[Text provided Boundary: Start]

The latest struck in November, when the largest muni-bond fund had its worst month since the 2008 financial crisis. It lost 3.4 percent on worries that the incoming White House and Congress would cut tax rates and pursue other moves that could weaken muni bonds’ appeal. Since then, though, muni funds have clawed back about half their losses and look to be on their way to erasing yet another downturn.
Looking ahead, muni fund managers say they expect the market to remain interesting. Volatility will likely remain as Washington continues to debate changes to the tax system. Returns, meanwhile, will likely be lower than in past years, but managers say they can still grind out modest gains.
“What the last two years have taught us is: Don’t panic,” said Hugh McGuirk, head of municipal bonds at T. Rowe Price.
Few were taking that advice in November, when prices for all types of bonds fell on expectations that faster economic growth and inflation may be on the way.
Munis fell even more on fears that some proposals would directly hit the market, chiefly a rewrite of the tax code. The income that municipal bonds pay can be exempted from income taxes. Tax reform could put the exemption in the cross hairs.
It’s becoming clear that change could be slower to occur in Washington than initially expected, if it happens at all.
Even if tax reform and an infrastructure program do pass, the effects may not be as bad for the market as many had feared. A drop in the top tax rate would likely hurt muni bond prices but doesn’t have to be a catastrophe. Munis held their own after President George W. Bush enacted tax cuts in 2001, for example.
Now, regular investors are coming back to the market. They have put more money into muni funds than they have taken out for three straight months, after fleeing in November and December.
So, how much is fair for them to expect in returns?
One benchmark index that many muni funds follow has already returned close to 1.7 percent in the first quarter of the year. Don’t except that every quarter.

[Text provided Boundary: End]

Reproduce the stretch of the muni-bond text from "It’s becoming clear" through "November and December.", word for word. The items that come next play no part in this work.

[Data excerpts Boundary: Start]

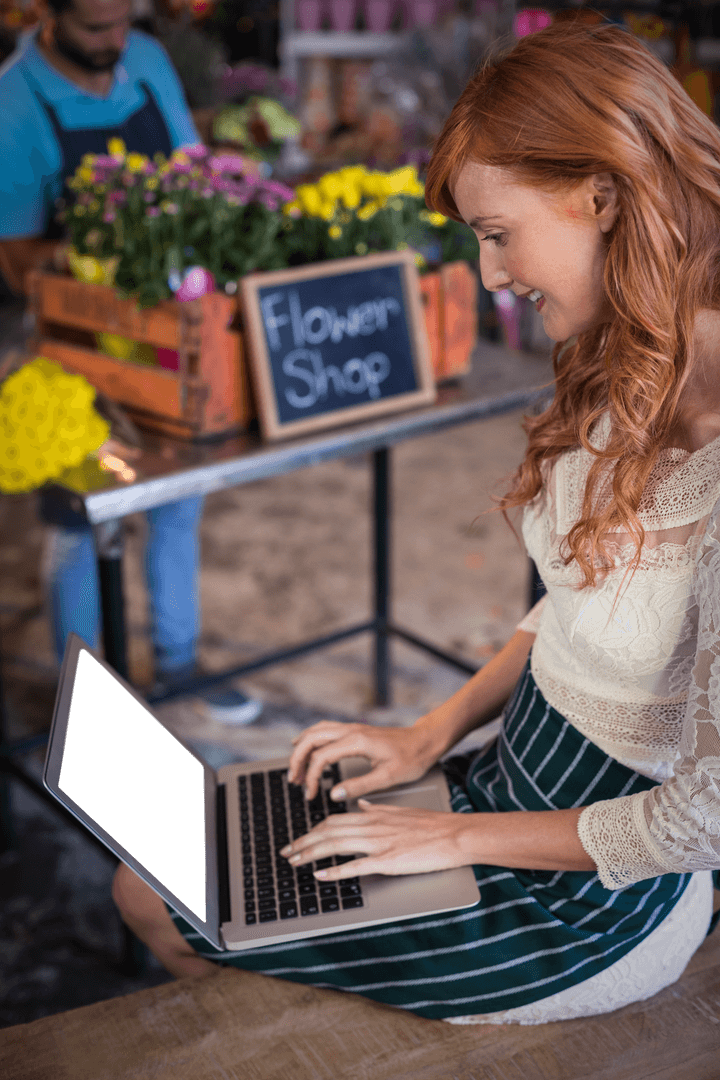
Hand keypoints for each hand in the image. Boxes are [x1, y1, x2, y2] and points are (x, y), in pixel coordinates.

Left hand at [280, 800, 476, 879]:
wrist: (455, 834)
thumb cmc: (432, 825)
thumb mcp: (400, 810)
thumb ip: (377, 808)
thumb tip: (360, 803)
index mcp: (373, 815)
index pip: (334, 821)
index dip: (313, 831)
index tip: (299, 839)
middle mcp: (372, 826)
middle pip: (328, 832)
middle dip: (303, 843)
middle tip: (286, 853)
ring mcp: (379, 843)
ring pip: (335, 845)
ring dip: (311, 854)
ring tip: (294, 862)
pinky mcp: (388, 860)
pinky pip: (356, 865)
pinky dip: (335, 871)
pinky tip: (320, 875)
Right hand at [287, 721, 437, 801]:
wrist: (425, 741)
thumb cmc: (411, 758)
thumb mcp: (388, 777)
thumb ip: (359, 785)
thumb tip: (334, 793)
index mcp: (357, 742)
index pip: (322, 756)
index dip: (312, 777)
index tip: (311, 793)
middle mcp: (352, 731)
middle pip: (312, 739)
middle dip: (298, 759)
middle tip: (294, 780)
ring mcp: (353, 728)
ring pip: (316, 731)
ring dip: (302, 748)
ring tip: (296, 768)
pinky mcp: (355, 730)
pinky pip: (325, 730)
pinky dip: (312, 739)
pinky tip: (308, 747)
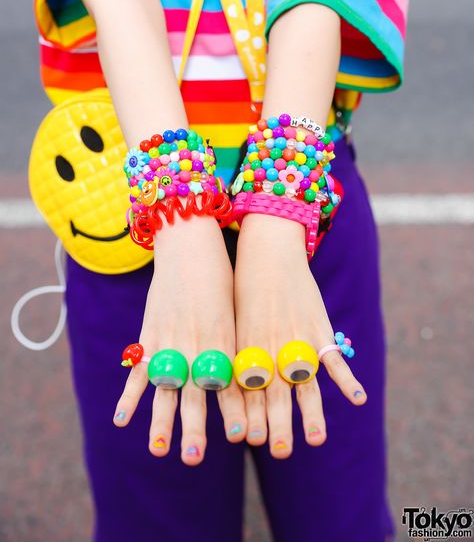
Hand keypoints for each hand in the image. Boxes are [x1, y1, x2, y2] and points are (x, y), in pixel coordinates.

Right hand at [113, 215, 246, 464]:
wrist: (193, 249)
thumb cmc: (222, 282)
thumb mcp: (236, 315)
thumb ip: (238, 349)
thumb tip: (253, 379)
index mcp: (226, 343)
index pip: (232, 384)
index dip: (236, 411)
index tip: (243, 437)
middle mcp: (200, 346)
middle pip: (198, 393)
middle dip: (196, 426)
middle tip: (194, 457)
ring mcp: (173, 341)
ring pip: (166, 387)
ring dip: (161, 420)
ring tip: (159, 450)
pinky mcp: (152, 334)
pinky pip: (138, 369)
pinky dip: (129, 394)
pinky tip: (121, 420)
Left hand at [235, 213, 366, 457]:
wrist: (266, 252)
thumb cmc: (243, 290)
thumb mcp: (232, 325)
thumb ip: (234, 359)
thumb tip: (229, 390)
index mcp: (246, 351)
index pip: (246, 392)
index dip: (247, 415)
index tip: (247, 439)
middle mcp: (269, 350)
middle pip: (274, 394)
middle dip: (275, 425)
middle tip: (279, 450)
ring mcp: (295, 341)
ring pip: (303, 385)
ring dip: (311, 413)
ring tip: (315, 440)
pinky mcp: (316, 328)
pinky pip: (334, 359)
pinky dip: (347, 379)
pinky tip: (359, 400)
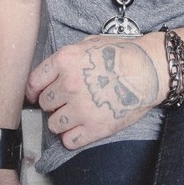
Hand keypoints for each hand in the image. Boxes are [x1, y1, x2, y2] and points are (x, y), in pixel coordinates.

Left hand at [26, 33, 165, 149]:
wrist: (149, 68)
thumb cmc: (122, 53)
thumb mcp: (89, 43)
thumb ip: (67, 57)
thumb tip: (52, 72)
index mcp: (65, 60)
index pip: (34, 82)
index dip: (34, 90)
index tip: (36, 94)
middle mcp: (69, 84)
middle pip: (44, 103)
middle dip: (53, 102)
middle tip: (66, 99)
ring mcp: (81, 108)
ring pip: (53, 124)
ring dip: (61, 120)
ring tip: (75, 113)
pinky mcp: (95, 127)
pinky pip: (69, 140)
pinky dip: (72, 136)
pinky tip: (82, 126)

[Data excerpts Boundary: End]

--- Task response ---
It’s becoming clear that change could be slower to occur in Washington than initially expected, if it happens at all.
Even if tax reform and an infrastructure program do pass, the effects may not be as bad for the market as many had feared. A drop in the top tax rate would likely hurt muni bond prices but doesn’t have to be a catastrophe. Munis held their own after President George W. Bush enacted tax cuts in 2001, for example.
Now, regular investors are coming back to the market. They have put more money into muni funds than they have taken out for three straight months, after fleeing in November and December.